##### RECORD EXTRACTS

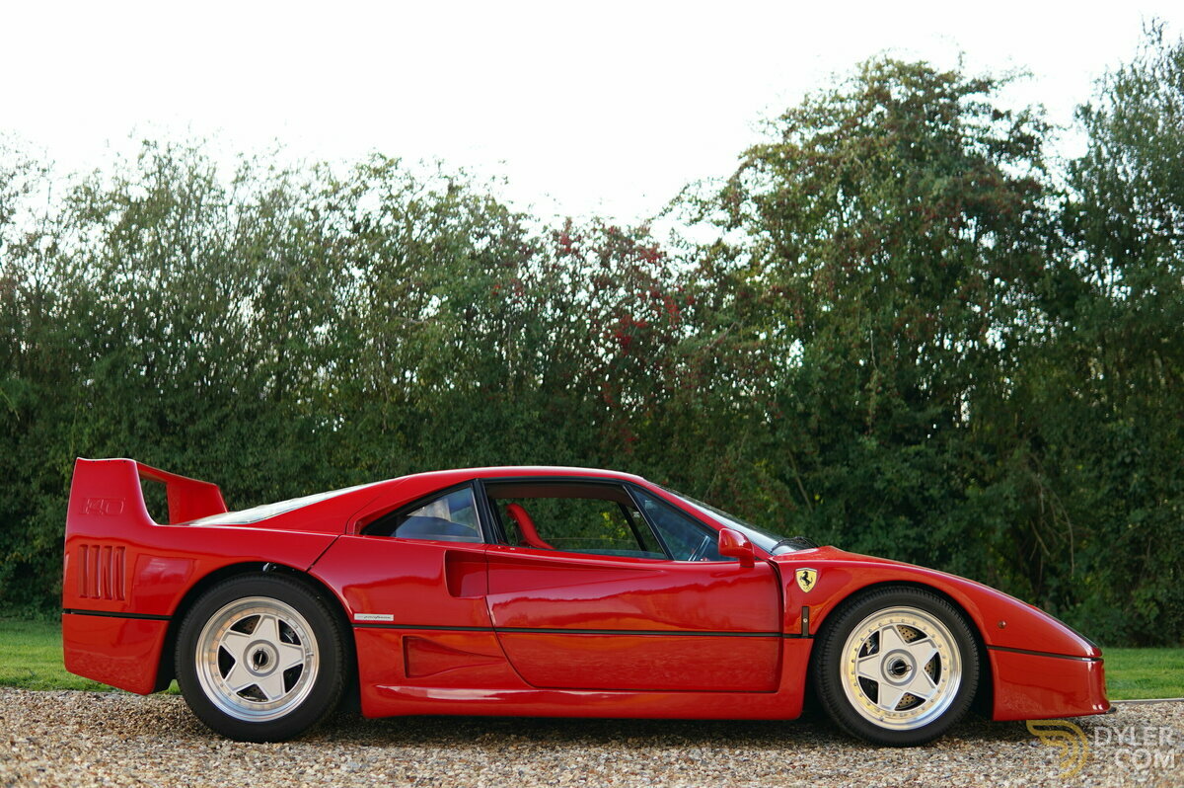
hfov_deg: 43.6
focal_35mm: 45
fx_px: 1479
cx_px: 592
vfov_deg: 29.8
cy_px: 394
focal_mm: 30
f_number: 1.8
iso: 100
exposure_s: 1/320
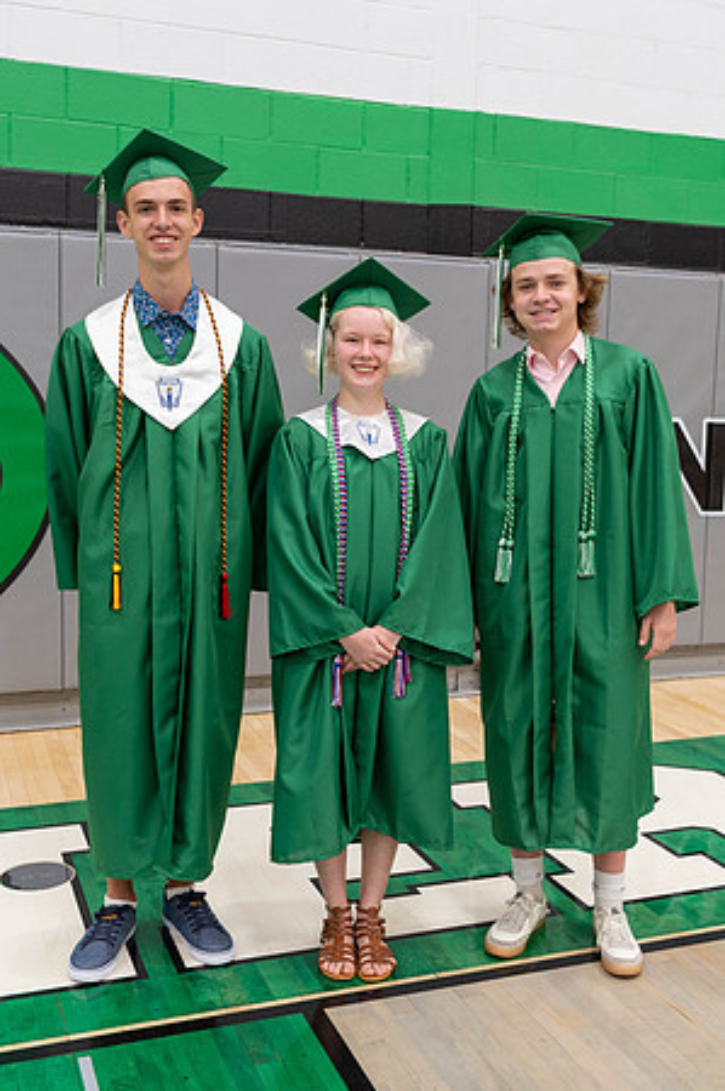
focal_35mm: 41
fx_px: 1237
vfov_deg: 47.6
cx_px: 397
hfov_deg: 32.6
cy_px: 521
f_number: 2.8
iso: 500
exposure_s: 1/125
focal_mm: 26
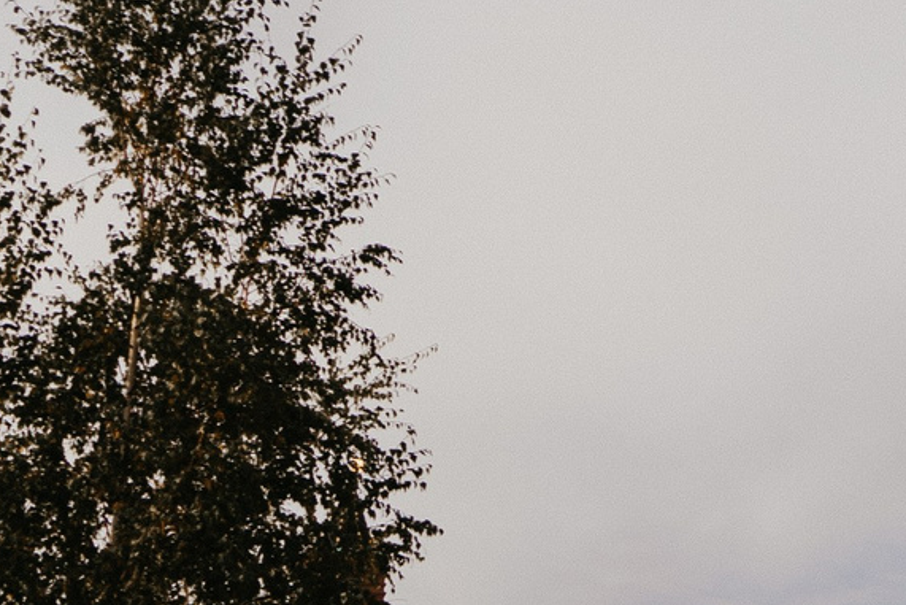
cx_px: 1768
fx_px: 3952
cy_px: 669
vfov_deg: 8.7
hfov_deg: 11.8
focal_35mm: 157
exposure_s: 1/500
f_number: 4
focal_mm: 35
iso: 100
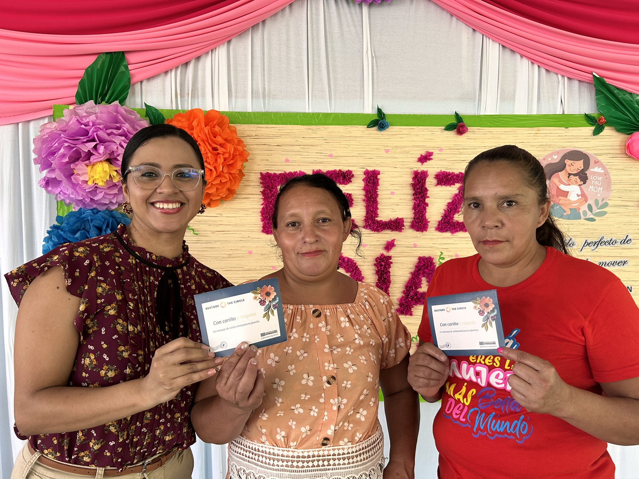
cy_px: 240
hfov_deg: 67.3
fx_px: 480
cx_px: 320
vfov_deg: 53.1
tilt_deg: -2.1
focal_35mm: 26
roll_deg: +0.8
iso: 100
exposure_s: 1/121
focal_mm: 5.7
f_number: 1.5
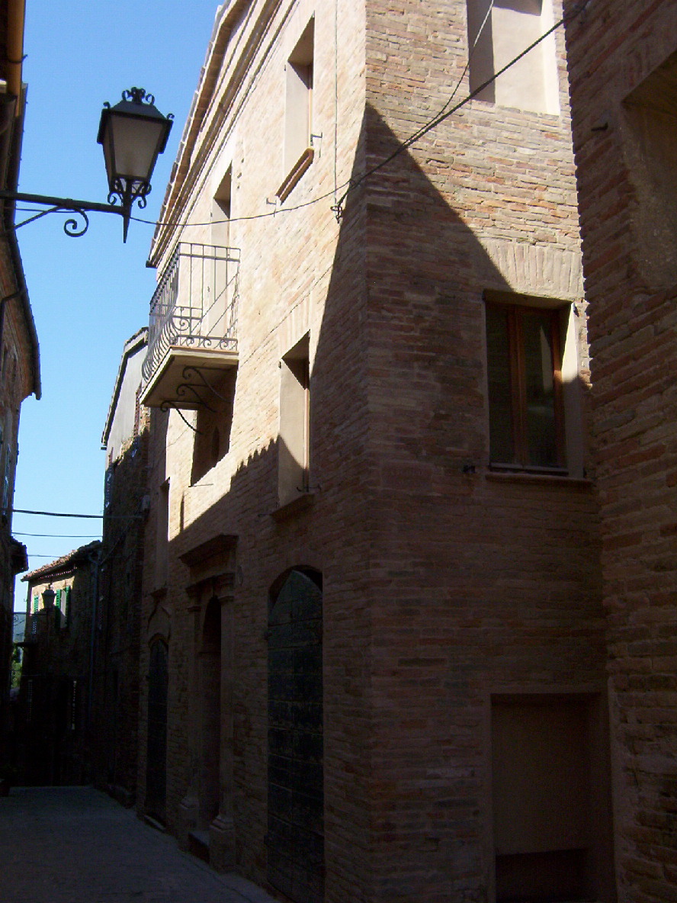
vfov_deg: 51.4
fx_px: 939
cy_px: 452
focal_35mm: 36
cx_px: 338
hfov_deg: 39.7
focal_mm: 5.54
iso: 100
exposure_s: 1/507
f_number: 5.24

##########

#### WHAT TO DO
Extract the full listing exactly, with the pictures left out.

#### EXERCISE ANSWER
hfov_deg: 43.6
focal_35mm: 45
fx_px: 1479
cx_px: 592
vfov_deg: 29.8
cy_px: 394
focal_mm: 30
f_number: 1.8
iso: 100
exposure_s: 1/320
focal_35mm: 41
fx_px: 1237
vfov_deg: 47.6
cx_px: 397
hfov_deg: 32.6
cy_px: 521
f_number: 2.8
iso: 500
exposure_s: 1/125
focal_mm: 26
cx_px: 1768
fx_px: 3952
cy_px: 669
vfov_deg: 8.7
hfov_deg: 11.8
focal_35mm: 157
exposure_s: 1/500
f_number: 4
focal_mm: 35
iso: 100
cy_px: 240
hfov_deg: 67.3
fx_px: 480
cx_px: 320
vfov_deg: 53.1
tilt_deg: -2.1
focal_35mm: 26
roll_deg: +0.8
iso: 100
exposure_s: 1/121
focal_mm: 5.7
f_number: 1.5
vfov_deg: 51.4
fx_px: 939
cy_px: 452
focal_35mm: 36
cx_px: 338
hfov_deg: 39.7
focal_mm: 5.54
iso: 100
exposure_s: 1/507
f_number: 5.24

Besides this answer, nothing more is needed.